Design, participants and setting: Surveys that sought opinions on drug interaction decision support were mailed to a random sample of GPs and community pharmacists (1000 of each) in June 2010.
Main outcome measures: Usefulness of various components of drug interaction information; preferred format of drug interaction alerts; levels of agreement on the value of various usability features; aspects of drug interaction decision support users would most like to change.
Results: Surveys were returned by 219 GPs and 170 pharmacists. Of the 191 GPs and 138 pharmacists included in the analysis, the vast majority considered severity, clinical effects and management advice to be mostly or sometimes useful in drug interaction alerts. The most popular drug interaction alert format — favoured by 131 GPs (69%) and 115 pharmacists (83%) — was one with headings and one or two succinct bullet points under each.

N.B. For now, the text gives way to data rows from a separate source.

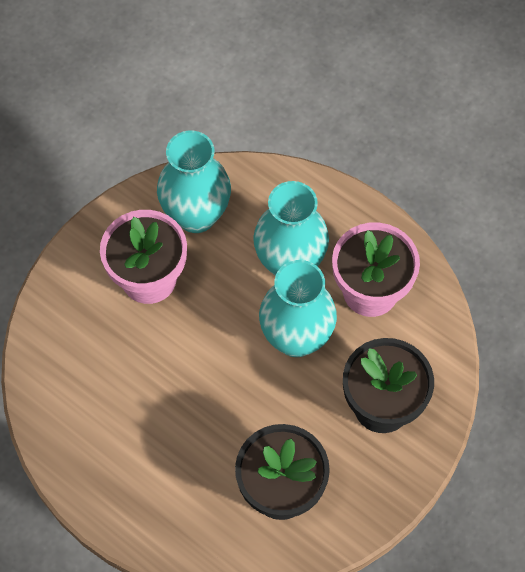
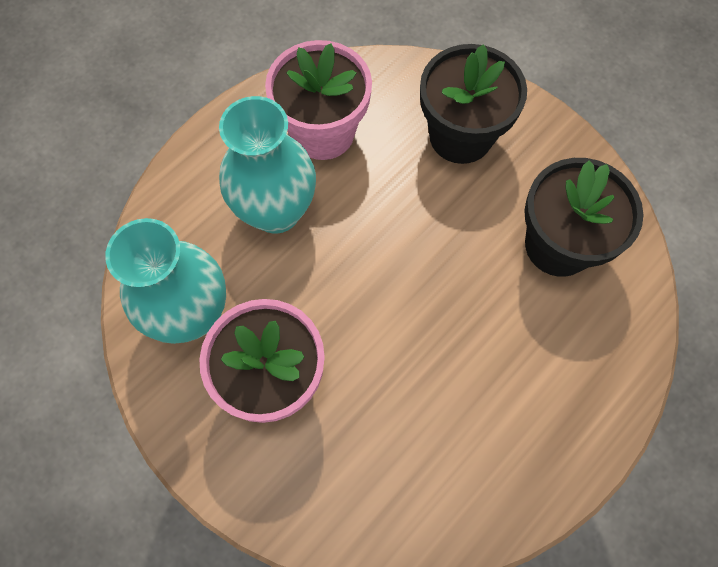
camera: 85 degrees left, 5 degrees up
turquoise vase [259,260,337,357] -> none

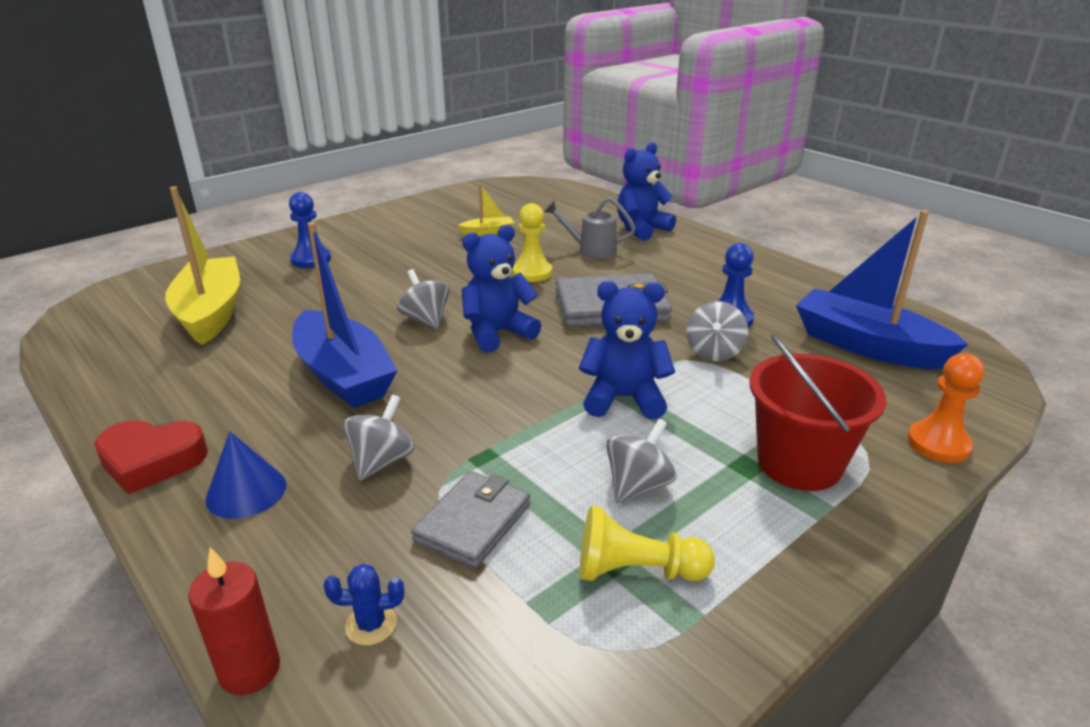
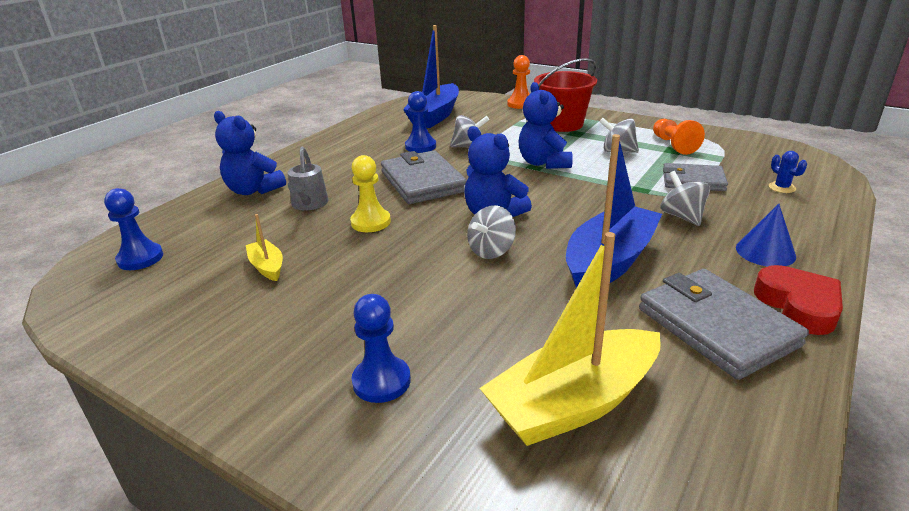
camera: 105 degrees left, 0 degrees up
red candle [188,547,280,695] -> none
grey spinning top [343,395,414,481] -> grey spinning top turned 60 degrees clockwise [660,171,710,226]
yellow pawn [580,506,715,581] -> orange pawn [653,119,705,155]
none -> blue pawn [104,188,163,270]
none -> grey wallet [639,269,809,380]

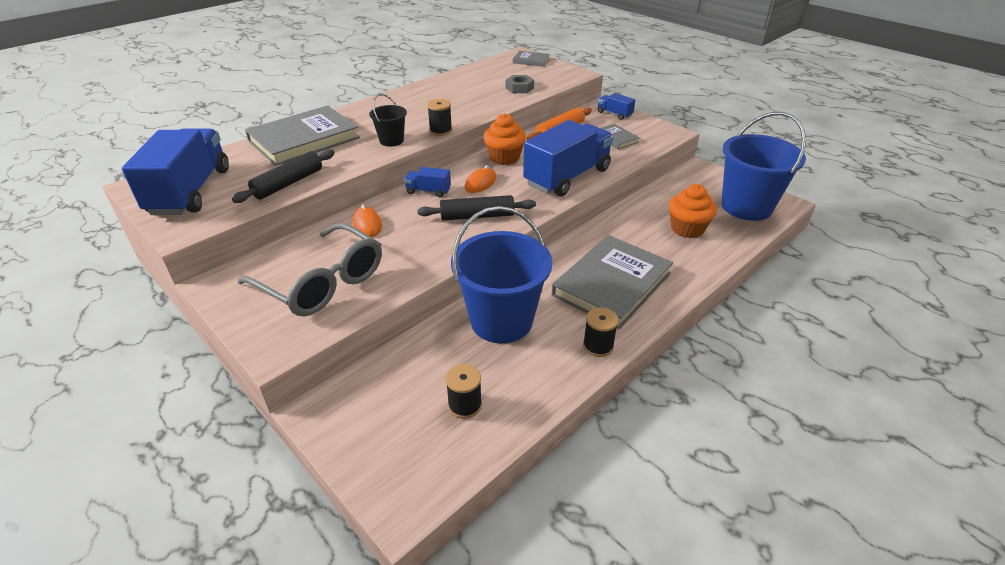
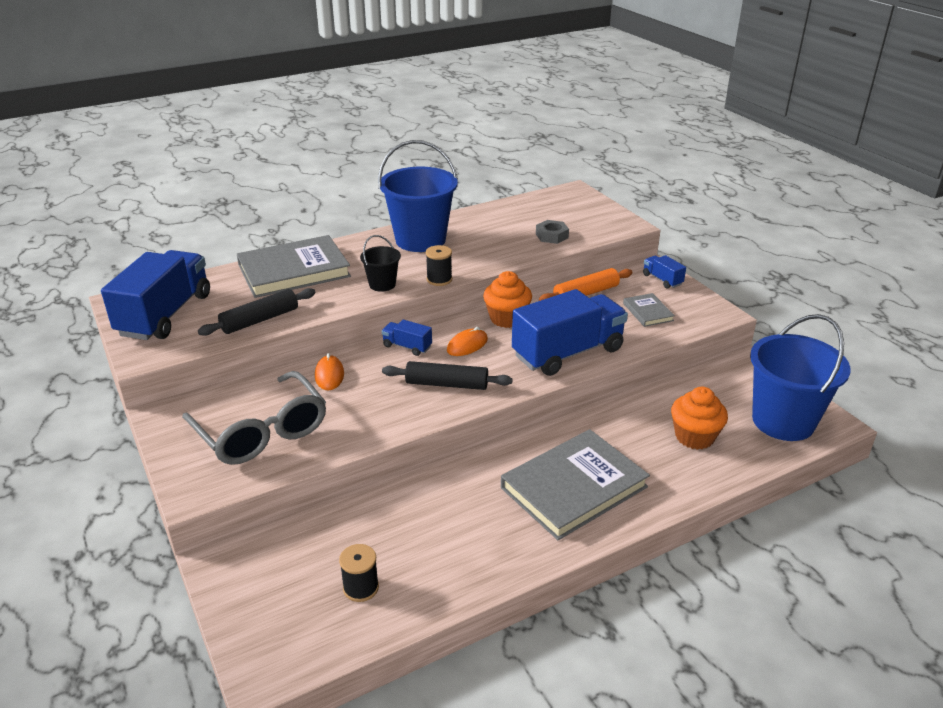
camera: 15 degrees right, 5 degrees down
blue bucket [451,206,552,343] -> blue bucket moved to [378,140,458,252]
grey book [513,51,550,67] -> none
black spool [583,307,619,357] -> none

The vast majority of respondents also wanted to be able to differentiate drug interaction alerts by severity, and a majority agreed that it should be made more difficult to override alerts for severe interactions and that it should be mandatory to provide a reason for doing so.
Conclusions: GPs and pharmacists want drug interaction alert information to be relevant, useful, concise, and easy to read and comprehend. Software vendors and knowledge providers could improve drug interaction decision support by making changes to the content and format of drug interaction alerts according to our recommendations.